Louis XIII et Richelieu sont morts dans un âge peu avancé, en 1642 et 1643. Leur œuvre, qui n'était pas achevée, se continua pendant la régence d'Anne d'Autriche et les premières années de Louis XIV. Mais quand la grande génération fut éteinte et que le vrai règne de Louis XIV commença la génération louis quatorzienne, il y eut un arrêt et une baisse très appréciable. L'orgueil du Roi, son omnipotence, son luxe n'étaient pas suffisants pour remplacer la haute intelligence de Richelieu et le bon sens éclairé de Louis XIII. Mais la flatterie n'hésita pas à donner au Roi le nom de Grand, et au siècle le nom du Roi, ce que l'histoire routinière a scrupuleusement conservé.

Plusieurs ouvrages parus dans ces dernières années ont apporté à l'histoire de Louis XIII et à la biographie de son ministre de nombreux et importants documents inédits.
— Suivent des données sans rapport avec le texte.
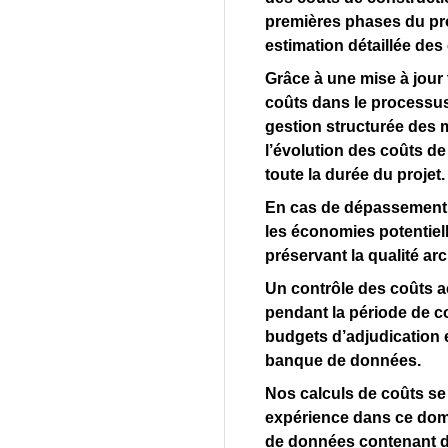
premières phases du pro
estimation détaillée des
Grâce à une mise à jour
coûts dans le processus 
gestion structurée des 
l’évolution des coûts d
toute la durée du projet.
En cas de dépassement
les économies potentiel
préservant la qualité arc
Un contrôle des coûts 
pendant la période de c
budgets d’adjudication e
banque de données.
Nos calculs de coûts se
expérience dans ce dom
de données contenant d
M. Avenel a publié la correspondance complète du Cardinal ; M. Marius Topin a fait connaître plus de deux cent cinquante lettres inédites de Louis XIII à Richelieu ; MM. Zeller et Geley, dans de précieuses monographies, nous ont appris des faits jusqu'alors inconnus. Il m'a paru utile de refaire, à l'aide de ces documents nouveaux et des meilleurs documents anciens, une biographie exacte du Cardinal ; de raconter l'histoire si nouvelle de ses débuts dans la vie politique, ce qui ne constitue pas la plus belle page de sa biographie ; d'exposer rapidement l'histoire de son ministère ; de faire connaître les relations réelles et si amicales qui ont existé entre Louis XIII et son ministre ; l'histoire des conspirations continuelles ourdies contre Richelieu par la faction espagnole et les restes de la Ligue, encore très puissants en France et à la Cour ; son caractère, sa vie privée, ses résidences, ses précieuses collections, ses relations avec les gens de lettres, ses ouvrages, ses fondations littéraires, l'usage qu'il sut faire de la publicité et du journalisme qu'il créa ; enfin de mettre sous les yeux du lecteur les détails relatifs à cette santé si débile, qui n'empêcha jamais cet homme toujours malade, mais qui avait une volonté de fer, de se livrer pendant dix-huit ans à un prodigieux travail de jour et de nuit, de diriger la guerre, la diplomatie et l'administration générale, de sortir la France de l'anarchie, de vaincre l'Espagne et l'Autriche, et de laisser sa patrie, à sa mort, la première puissance de l'Europe.